Thursday, January 6, 2011

The Devils - Fyodor Dostoyevsky

My third Dostoyevsky was picked up at random. I even forget where it was that I picked this one. It had been lying for quite some time on my shelf but being humongous, as is characteristic of Russian novels, I decided to let it be until I felt I was ready for another voluminous piece of writing.

This Dostoyevsky was for some reason less interesting than my last few. Perhaps because of the issue that it explored. Or maybe it is because at times Dostoyevsky fails to live up to the drama and thrill that he creates. Or maybe it was the irrelevant connections made between events in this story. The book delves into the rising socialistic views of the time and shows how the concept was misused by nihilists. There was all the usual drama : scandals, murder, angry mobs, eccentric individuals and even a shocking and disturbing confession. The style of writing has been commented upon enough by me in the previous posts.
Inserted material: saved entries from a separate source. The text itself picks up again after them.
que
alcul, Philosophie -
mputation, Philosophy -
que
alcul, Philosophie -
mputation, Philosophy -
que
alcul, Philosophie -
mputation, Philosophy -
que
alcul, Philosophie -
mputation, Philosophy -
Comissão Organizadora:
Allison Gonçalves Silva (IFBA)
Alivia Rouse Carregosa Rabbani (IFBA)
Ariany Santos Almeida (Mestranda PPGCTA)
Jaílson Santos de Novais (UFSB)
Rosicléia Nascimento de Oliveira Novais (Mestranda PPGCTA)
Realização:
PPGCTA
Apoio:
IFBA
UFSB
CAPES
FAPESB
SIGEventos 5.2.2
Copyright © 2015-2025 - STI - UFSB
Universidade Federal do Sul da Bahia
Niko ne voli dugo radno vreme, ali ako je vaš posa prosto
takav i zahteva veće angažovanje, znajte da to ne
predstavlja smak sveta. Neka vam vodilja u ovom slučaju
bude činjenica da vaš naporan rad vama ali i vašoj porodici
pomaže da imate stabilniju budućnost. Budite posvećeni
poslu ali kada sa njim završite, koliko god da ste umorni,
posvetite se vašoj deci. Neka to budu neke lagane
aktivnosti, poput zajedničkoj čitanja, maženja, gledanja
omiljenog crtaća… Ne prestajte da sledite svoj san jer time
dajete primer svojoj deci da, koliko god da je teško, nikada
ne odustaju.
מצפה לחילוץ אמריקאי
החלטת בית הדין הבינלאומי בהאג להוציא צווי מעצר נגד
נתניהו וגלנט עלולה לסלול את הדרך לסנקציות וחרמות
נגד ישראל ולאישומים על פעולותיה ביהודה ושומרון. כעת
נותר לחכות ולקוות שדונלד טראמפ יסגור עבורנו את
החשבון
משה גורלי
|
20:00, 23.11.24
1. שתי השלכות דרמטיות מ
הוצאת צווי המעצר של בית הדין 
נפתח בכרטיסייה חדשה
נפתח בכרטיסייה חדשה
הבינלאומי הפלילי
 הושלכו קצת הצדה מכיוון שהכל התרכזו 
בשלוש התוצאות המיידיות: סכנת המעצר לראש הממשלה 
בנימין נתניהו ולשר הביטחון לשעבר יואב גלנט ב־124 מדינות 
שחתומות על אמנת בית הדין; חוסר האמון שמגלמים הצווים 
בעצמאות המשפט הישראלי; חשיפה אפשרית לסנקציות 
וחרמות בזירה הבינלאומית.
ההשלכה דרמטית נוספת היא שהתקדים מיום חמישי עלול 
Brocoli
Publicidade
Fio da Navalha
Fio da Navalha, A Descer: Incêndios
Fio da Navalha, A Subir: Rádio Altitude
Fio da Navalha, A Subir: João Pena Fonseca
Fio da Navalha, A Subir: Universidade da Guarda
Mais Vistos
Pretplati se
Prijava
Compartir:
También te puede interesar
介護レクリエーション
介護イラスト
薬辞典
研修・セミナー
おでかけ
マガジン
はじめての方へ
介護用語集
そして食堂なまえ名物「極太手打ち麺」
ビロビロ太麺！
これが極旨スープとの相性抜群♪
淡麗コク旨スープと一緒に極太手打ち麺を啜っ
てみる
The story starts as the narration of the life of a particular Stephan Verhovensky, a retired professor. The story describes his last days of life and the sequences of events that created a big riot in his town. The reason of this entire pandemonium is the arrival of a few young people into the town. Pyotor Verhovensky, son of Stephan, and Nikolay Stravrogin, son of Varvara Petrovna who is an old friend and love of Stephan and has also taken care of him for the past years. Pyotor is running an underground quintet of socialists and nihilists who are distributing manifestos and creating upsets in town. Then follow a series of abstruse events : Pyotor's ego-centric usage of the quintet, Shatov's (a former member of the socialist group) betrayal and murder, Nikolay's confessions, a town ball full of scandals. In the end we return to the travelling Stephan and watch him die like the eccentric he was.

What I perhaps found lacking in this book was a connection that I had previously established with Dostoyevsky's narrators. Here he is a simple narrator with little to do with the story. A bystander who observes and logs. And also I somehow found the series of scandals less scandalising than the behaviours of his central characters, which in my opinion should have been stressed upon a bit more. Either way, the philosophy behind the book was well conveyed and though a bit too drag on the whole, the book was interesting in bursts.